◆ Supplied text
◇ ◇ ◇ ◇
Here’s a great article in Outside called Running On Empty about something called Overtraining Syndrome. You’ve heard a lot of talk about overtraining here. As with most athletes, the balance between training hard and training too hard is a fine line. With endurance athletes, it’s almost a mania as a common thread we all share, even people like me whose job is warning people on its dangers, is pushing ourselves until our bodies break down. I even have a theory that my cancer is linked to overtraining. It’s a subject I have yet to go into publicly, but this article does nothing to dampen my hypothesis. More on that idea later, for now this is not only interesting, but important reading. Not only for athletes, but for anyone who loves pushing their body to its limit.
I’ve made knocking on overtraining’s door my life’s study, all under the guise of “research,” without ever fully understanding its dangers. This is because no one does, although we’re getting better. However, I may have been slightly more cautious had I seen more quotes like this.
“OTS is one of the scariest things I’ve ever seen in my 30 plus years of working with athletes,” says David Nieman, former vice president of the American College of Sports Medicine. “To watch someone go from that degree of proficiency to a shell of their former self is unbelievably painful and frustrating.”
Or not. I’ve been watching this happen to people my entire life, which made my own forays at least a bit more measured. I’m not surprised in the slightest that it’s taking off with ultra runners. We used to call chronic fatigue syndrome, which may turn out to be the same thing, “triathletes disease” because so many were dropping like flies in the early 90s. This is because, like triathlons once were, it’s a new sport where standards are progressing at a ridiculously fast pace. When that happens, the tendency is to attempt to out train everybody else, which always leads to injuries or, in cases like OTS, worse.
Ultra runners are the new kids on the block, but they don’t have the market cornered. This always remind me of a quote from triathlete Scott Molina in the 80s, when he was asked what he did for training and replied, “I’m not going to tell you because you’ll think I’m an idiot.” Those of us in the endurance world are well versed in the dangers of over cooking ourselves, yet we often still can’t help it. Reading things like this should temper us further, since we’re starting to understand this issue better.
◇ ◇ ◇ ◇
◆ Records
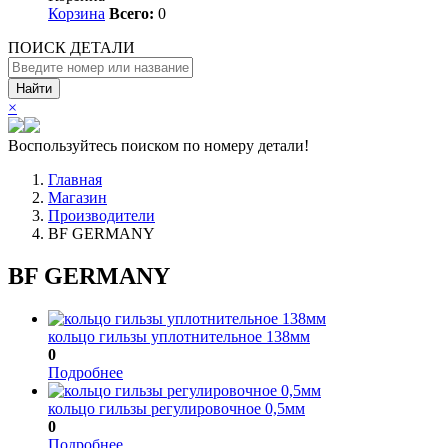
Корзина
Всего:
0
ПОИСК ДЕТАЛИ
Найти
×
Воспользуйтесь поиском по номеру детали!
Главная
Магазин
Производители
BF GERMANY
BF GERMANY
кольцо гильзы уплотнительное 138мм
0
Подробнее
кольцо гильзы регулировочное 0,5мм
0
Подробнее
◇ ◇ ◇ ◇
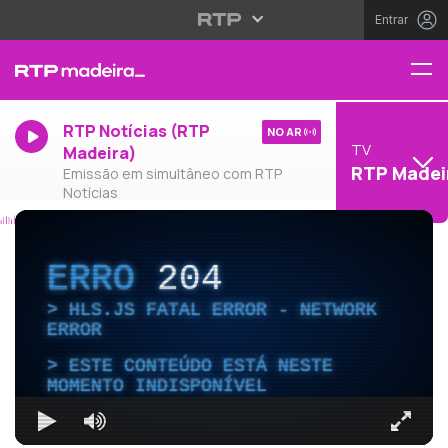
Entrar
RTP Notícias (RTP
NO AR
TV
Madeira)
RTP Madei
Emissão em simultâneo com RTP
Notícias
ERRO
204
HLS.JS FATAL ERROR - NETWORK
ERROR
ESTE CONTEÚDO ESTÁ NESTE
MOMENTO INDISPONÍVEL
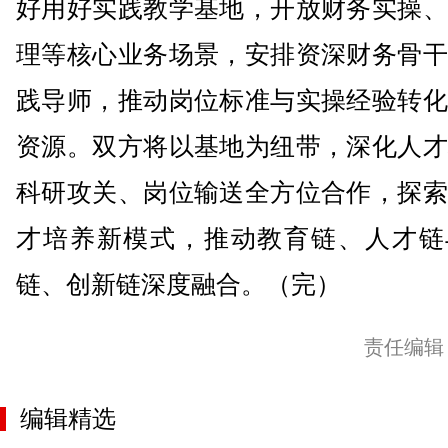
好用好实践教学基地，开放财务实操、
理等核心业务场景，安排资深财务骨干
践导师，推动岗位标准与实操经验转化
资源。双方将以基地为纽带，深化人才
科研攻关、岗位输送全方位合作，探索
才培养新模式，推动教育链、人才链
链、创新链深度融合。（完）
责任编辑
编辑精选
◇ ◇ ◇ ◇
◆ Problems to work on
A) In the overtraining post, copy the passage that begins at the words "Ultra runners are" and stops after "this issue better.".
B) According to the overtraining post, why is the writer not surprised that overtraining syndrome is taking off with ultra runners? Answer in one to three sentences.
C) Write the next part of the overtraining post, continuing after its last sentence.

◆ Results
A)
Ultra runners are the new kids on the block, but they don’t have the market cornered. This always remind me of a quote from triathlete Scott Molina in the 80s, when he was asked what he did for training and replied, “I’m not going to tell you because you’ll think I’m an idiot.” Those of us in the endurance world are well versed in the dangers of over cooking ourselves, yet we often still can’t help it. Reading things like this should temper us further, since we’re starting to understand this issue better.

B) Ultra running is a new sport in which standards are progressing at a ridiculously fast pace, as triathlons once were. When that happens, athletes tend to try to out-train everybody else. That always leads to injuries or, in cases like overtraining syndrome, worse.

C)
Through some combination of excessive exercise and inadequate recovery, athletes experience a severe shock to the parasympathetic nervous system, which controls the body’s inflammatory pathways. Under normal circumstances, when your body is stressed, your sympathetic nervous system kicks in to help you respond. Your heart races. Your pupils dilate. The blood rushes from your digestive system to organs needed for immediate survival. The parasympathetic system is the counterbalance, bringing the body back to a state of equilibrium. After a hard outing, your heart rate calms and blood returns to your extremities, restoring your body’s normal functions. For athletes with OTS, those balancing responses no longer occur. The parasympathetic system effectively goes haywire.
An interesting side note is that I found this article, which is brand new, as I was writing my own post on the balance of training and recovery in regards to my current situation. I’ll post it later. For now, this is plenty of reading to keep your training/recovery ratio in check. I’ll leave you with one more cautionary quote but if this subject interests you, the article is essential reading.
“It’s not fatigue,” Kreher clarifies. “If you’re pushing the limits of your body, you’re going to feel fatigued.” Instead, it’s what Nieman first encountered in those letters he received: the sudden, almost overnight disappearance of a runner’s elite endurance talents. For athletes experiencing OTS, this can be terrifying. Even worse, doctors can’t tell them if they’ll ever recover.